◆ Data to use ◆
════════

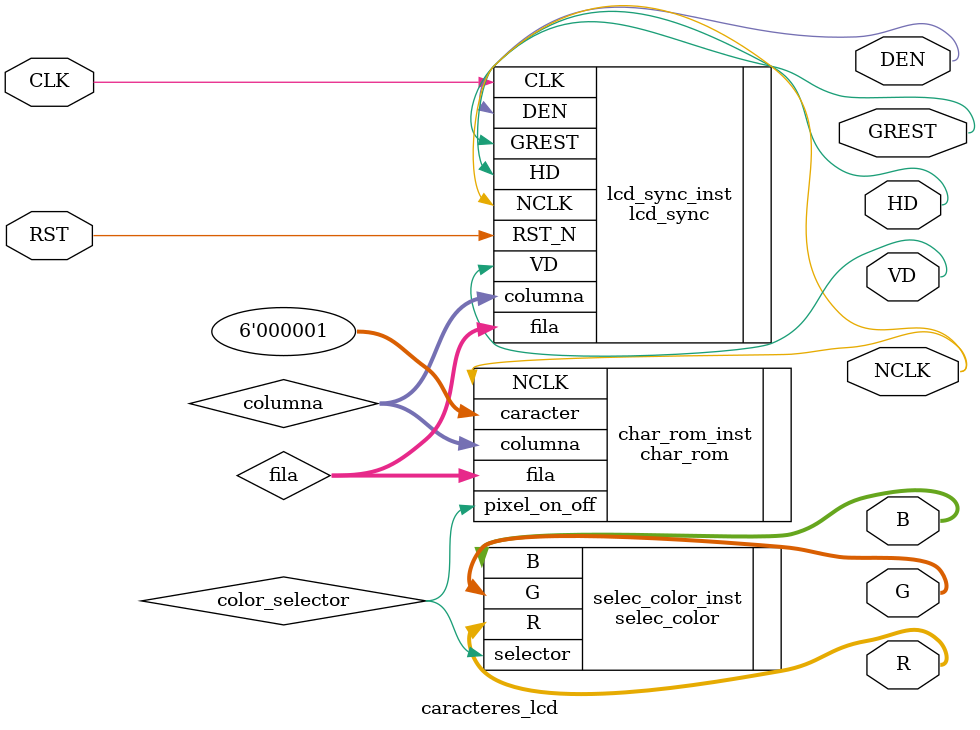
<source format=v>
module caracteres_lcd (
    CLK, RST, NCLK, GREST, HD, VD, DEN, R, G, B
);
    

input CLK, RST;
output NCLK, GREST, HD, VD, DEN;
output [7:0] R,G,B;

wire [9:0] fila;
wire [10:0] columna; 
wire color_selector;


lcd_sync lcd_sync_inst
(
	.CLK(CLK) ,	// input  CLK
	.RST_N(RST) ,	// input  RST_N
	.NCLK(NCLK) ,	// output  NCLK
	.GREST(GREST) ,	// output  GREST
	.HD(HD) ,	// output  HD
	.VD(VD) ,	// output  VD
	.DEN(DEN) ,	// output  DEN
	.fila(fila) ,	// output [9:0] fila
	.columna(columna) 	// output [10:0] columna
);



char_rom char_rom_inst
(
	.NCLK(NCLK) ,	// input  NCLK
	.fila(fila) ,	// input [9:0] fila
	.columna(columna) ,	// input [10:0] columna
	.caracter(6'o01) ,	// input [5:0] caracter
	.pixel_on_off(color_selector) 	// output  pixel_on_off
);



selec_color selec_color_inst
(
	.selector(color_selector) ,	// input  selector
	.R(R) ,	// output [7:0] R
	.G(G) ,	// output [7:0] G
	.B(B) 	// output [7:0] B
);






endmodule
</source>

════════

◆ Try it ◆
Repeat the data exactly, without the pictures.

◆ Answer to the problem ◆
<source format=v>
module caracteres_lcd (
    CLK, RST, NCLK, GREST, HD, VD, DEN, R, G, B
);
    

input CLK, RST;
output NCLK, GREST, HD, VD, DEN;
output [7:0] R,G,B;

wire [9:0] fila;
wire [10:0] columna; 
wire color_selector;


lcd_sync lcd_sync_inst
(
	.CLK(CLK) ,	// input  CLK
	.RST_N(RST) ,	// input  RST_N
	.NCLK(NCLK) ,	// output  NCLK
	.GREST(GREST) ,	// output  GREST
	.HD(HD) ,	// output  HD
	.VD(VD) ,	// output  VD
	.DEN(DEN) ,	// output  DEN
	.fila(fila) ,	// output [9:0] fila
	.columna(columna) 	// output [10:0] columna
);



char_rom char_rom_inst
(
	.NCLK(NCLK) ,	// input  NCLK
	.fila(fila) ,	// input [9:0] fila
	.columna(columna) ,	// input [10:0] columna
	.caracter(6'o01) ,	// input [5:0] caracter
	.pixel_on_off(color_selector) 	// output  pixel_on_off
);



selec_color selec_color_inst
(
	.selector(color_selector) ,	// input  selector
	.R(R) ,	// output [7:0] R
	.G(G) ,	// output [7:0] G
	.B(B) 	// output [7:0] B
);






endmodule
</source>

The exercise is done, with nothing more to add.